Sara è una bambina creativa e curiosa: ama le lezioni e le iniziative dell’impareggiabile maestra Irene ma è sempre in difficoltà quando deve rispondere alla prima domanda di ogni interrogazione: “Oggi che voto daresti alla tua felicità?”. Sara, infatti non è sicura di sapere esattamente cosa sia la felicità, anzi ricorda di essere sempre stata un po’ triste, anche quando era più piccola. In questo periodo, ciò che la rende spesso triste è il ricordo del suo cane Rum. Oltre a questo c’è lo sgradevole soprannome che Emanuele, un suo compagno di scuola, le ha dato dopo aver visto, in piscina, una macchia che Sara ha da sempre sul collo: una voglia scura e un po’ pelosa che a scuola si può nascondere ma in piscina no. A poco a poco Sara fatica a trovare le parole non solo per rispondere a Emanuele ma anche per condividere ciò che le sta succedendo con sua sorella Livia e con le sue amiche Michela e Matilde. La mamma sembra riuscire a dire sempre la cosa sbagliata nel momento peggiore, e il padre forse è troppo distante per riuscire a fare qualcosa. Non serve più a nulla quello spazio che da sempre era il rifugio da ogni tristezza, la sua trasmissione radio personale. Nemmeno la costellazione di Ofiuco-Serpentario e il costume da cavaliere Tisifone sembrano distrarla più. Niente. Finché, al compleanno di sua sorella Livia, con altri studenti di filosofia, Sara non sente parlare di Giordano Bruno. Solo la sua storia, ora, sembra risvegliare in qualche modo il suo interesse…
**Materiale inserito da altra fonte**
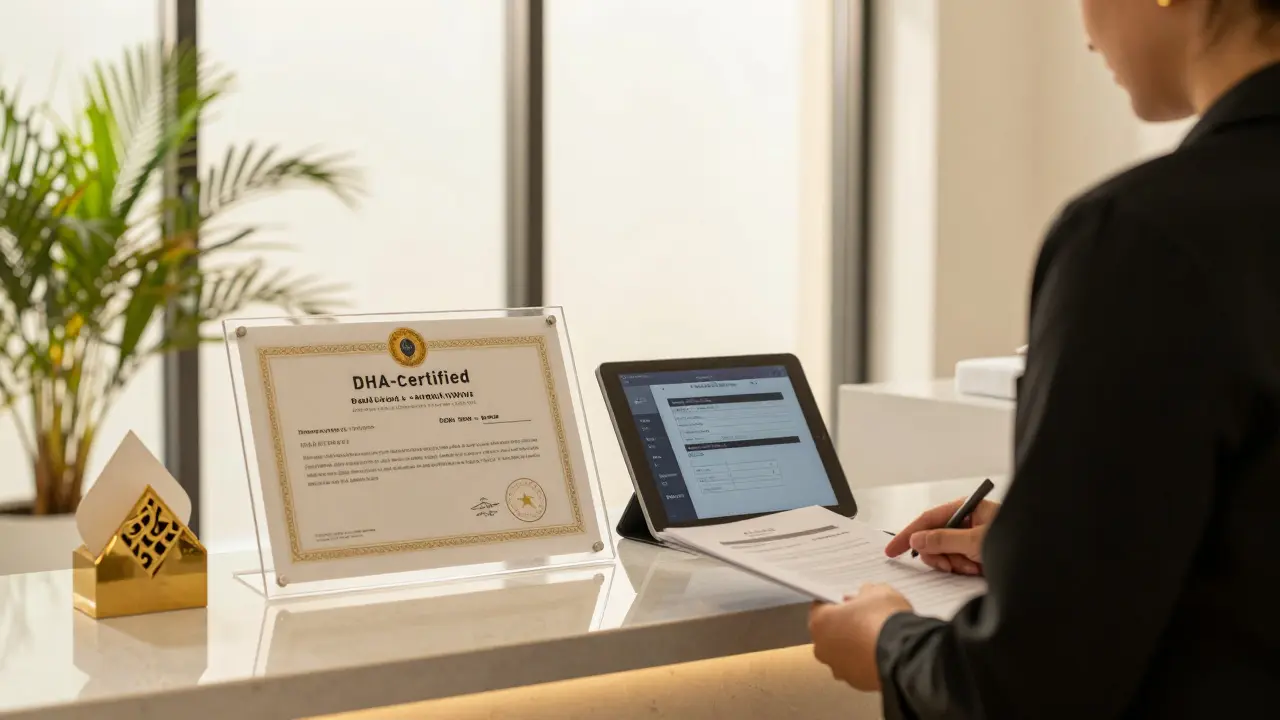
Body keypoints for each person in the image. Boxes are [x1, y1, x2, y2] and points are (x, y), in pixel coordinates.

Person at [808, 0, 1280, 717]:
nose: (1086, 35)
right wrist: (1051, 551)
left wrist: (886, 643)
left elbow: (1027, 689)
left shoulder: (1141, 238)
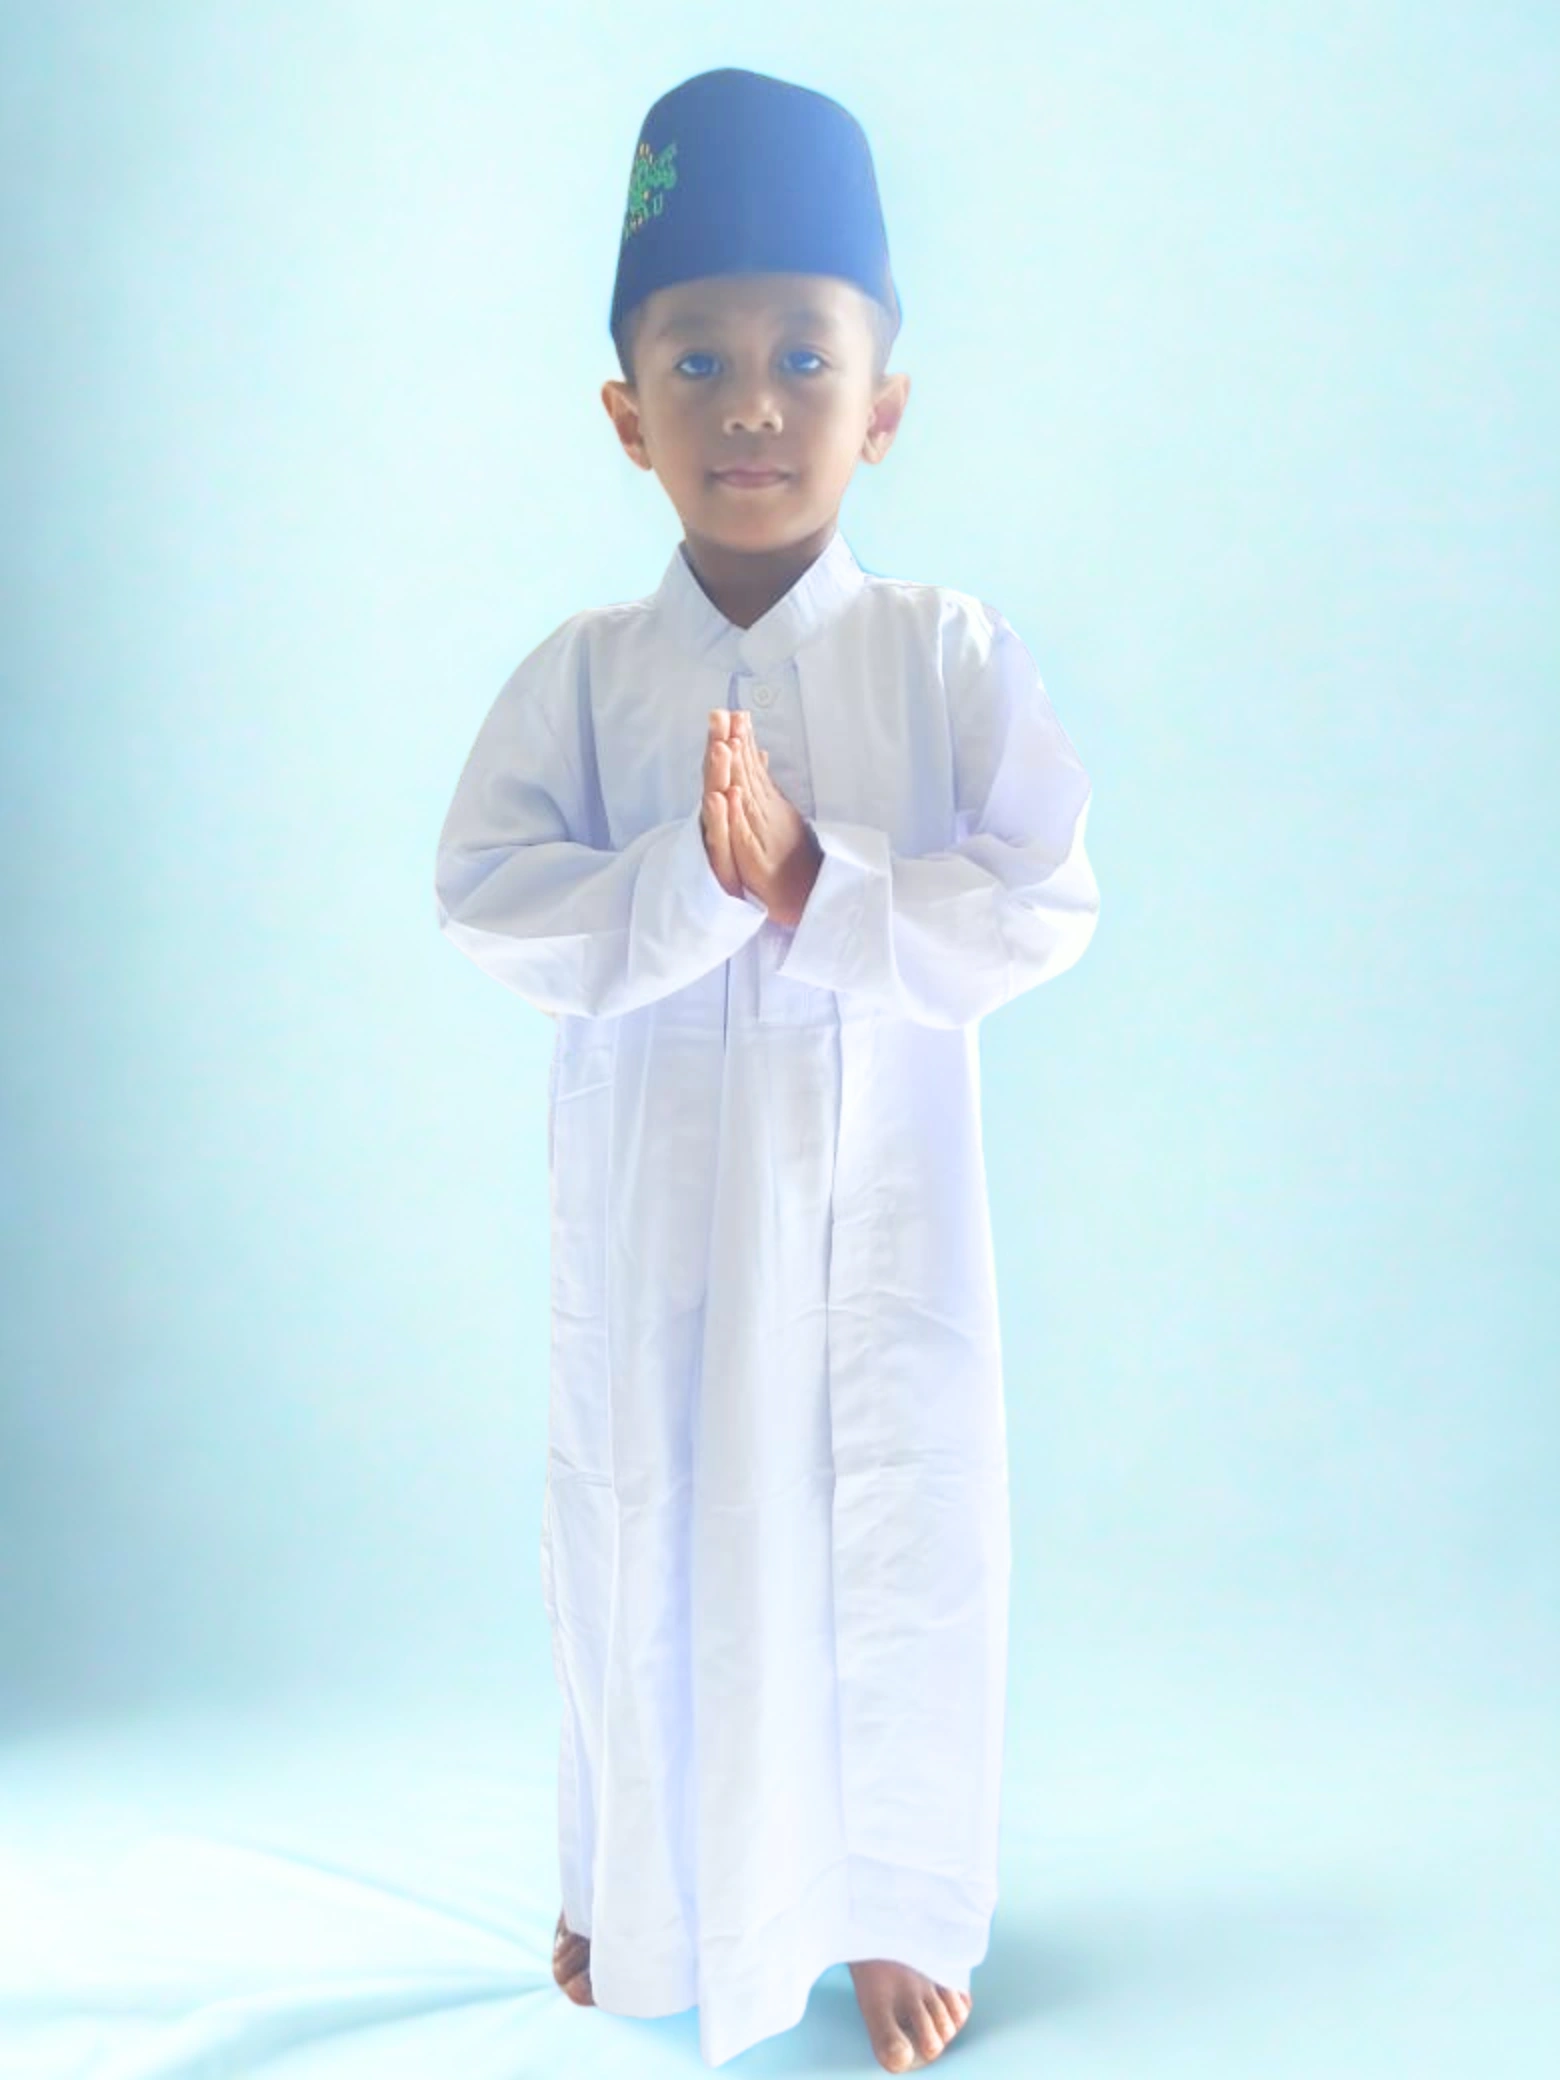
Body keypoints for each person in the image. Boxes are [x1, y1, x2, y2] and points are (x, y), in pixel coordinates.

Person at [433, 65, 1101, 2074]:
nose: (751, 404)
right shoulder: (582, 676)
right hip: (664, 1214)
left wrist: (818, 884)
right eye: (699, 358)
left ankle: (892, 1902)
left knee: (893, 1528)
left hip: (883, 1219)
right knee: (641, 1521)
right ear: (624, 410)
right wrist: (689, 890)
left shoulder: (944, 657)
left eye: (805, 354)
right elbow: (487, 897)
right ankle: (635, 1883)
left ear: (883, 404)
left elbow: (1044, 896)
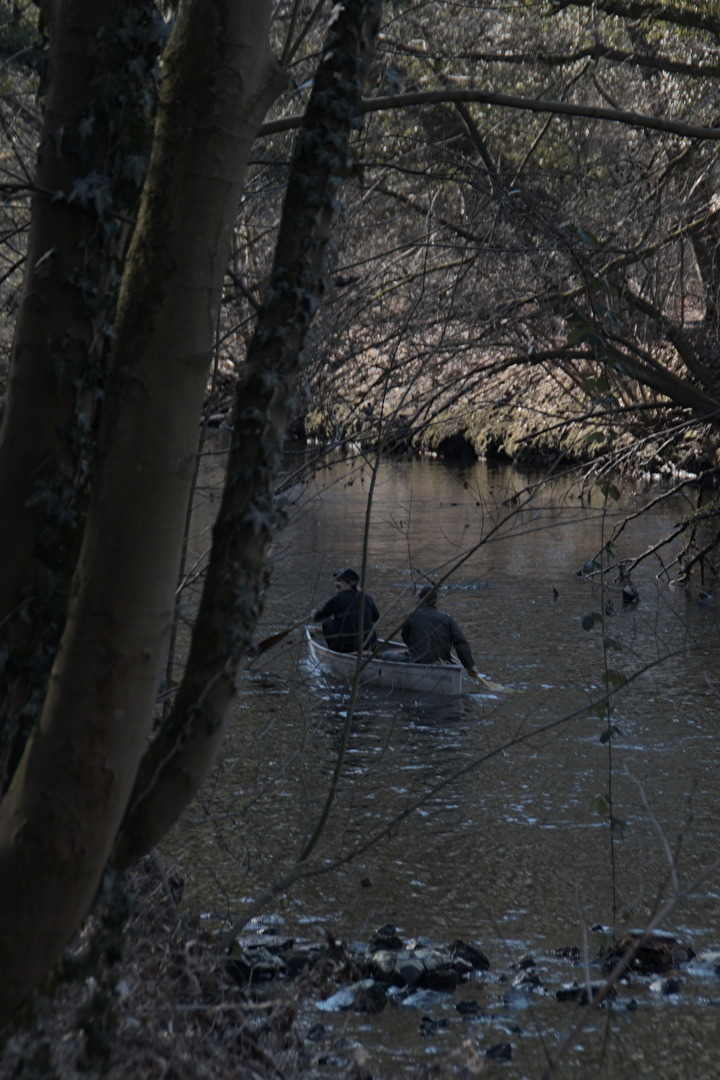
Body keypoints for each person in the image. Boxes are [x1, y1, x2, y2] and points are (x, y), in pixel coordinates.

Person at [385, 585, 479, 675]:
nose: (416, 600)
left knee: (386, 655)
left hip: (417, 661)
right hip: (442, 662)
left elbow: (406, 638)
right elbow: (461, 643)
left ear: (422, 599)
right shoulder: (447, 618)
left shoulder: (412, 616)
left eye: (417, 597)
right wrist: (470, 666)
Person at [311, 568, 380, 653]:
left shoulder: (337, 599)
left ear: (350, 583)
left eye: (339, 581)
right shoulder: (367, 598)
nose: (336, 584)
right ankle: (368, 649)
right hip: (367, 646)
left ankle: (335, 652)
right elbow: (375, 618)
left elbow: (317, 617)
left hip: (344, 648)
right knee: (370, 626)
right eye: (336, 581)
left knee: (327, 622)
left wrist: (313, 613)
La toponomastica femminile (sic), il bullismo, il lutto, la lontananza, la difficoltà di esprimere le proprie emozioni, la filosofia (quella di Giordano Bruno, ma anche la curiosità verso il mondo che caratterizza la speculazione intellettuale), l’astronomia… I temi raccolti in questo breve romanzo non sono banali e sono talmente tanti – un omaggio agli infiniti mondi teorizzati da Bruno? – che avrebbero forse meritato più spazio. Il fulcro del libro è l’intersezione tra l’esperienza di Sara e la storia del filosofo ma, nonostante la narrazione curata e ben costruita, è inevitabile un certo senso di accumulo. Sara, poi, non è certo una bambina qualunque e se la ricchezza dei suoi pensieri e sentimenti la rende un personaggio affascinante, la narrazione in prima persona è una scelta che non sempre evita una certa dissonanza tra la narratrice e il personaggio. La storia è divisa in tre parti, che alternano il punto di vista della protagonista a quello di sua sorella Livia, rispecchiando il mutismo in cui Sara si rifugia al centro della storia. Le tre parti sono a loro volta suddivise in capitoli di poche pagine e in sezioni più brevi, in una frammentazione che può incoraggiare i lettori meno autonomi ad affrontare una lettura densa di concetti e ricchissima nel lessico. Ogni capitolo, poi, è introdotto da una pagina colorata dedicata al titolo e un’ampia illustrazione di apertura che viene ripresa come cornice delle pagine successive, dando quasi l’illusione di trovarsi di fronte a una raccolta di racconti. La narrazione vera e propria è accompagnata da approfondimenti su Giordano Bruno e altri temi affrontati nel libro. Oltre alla chiarezza nella spiegazione di concetti complessi e parole inusuali e alla qualità delle illustrazioni, la grande cura anche grafica rende il libro nel complesso riuscito e accattivante, a partire dalla copertina che nasconde un segnalibro da sfilare e usare durante la lettura, elemento distintivo della collana “SegnaStoria”, dedicata alla scoperta di personaggi illustri del passato.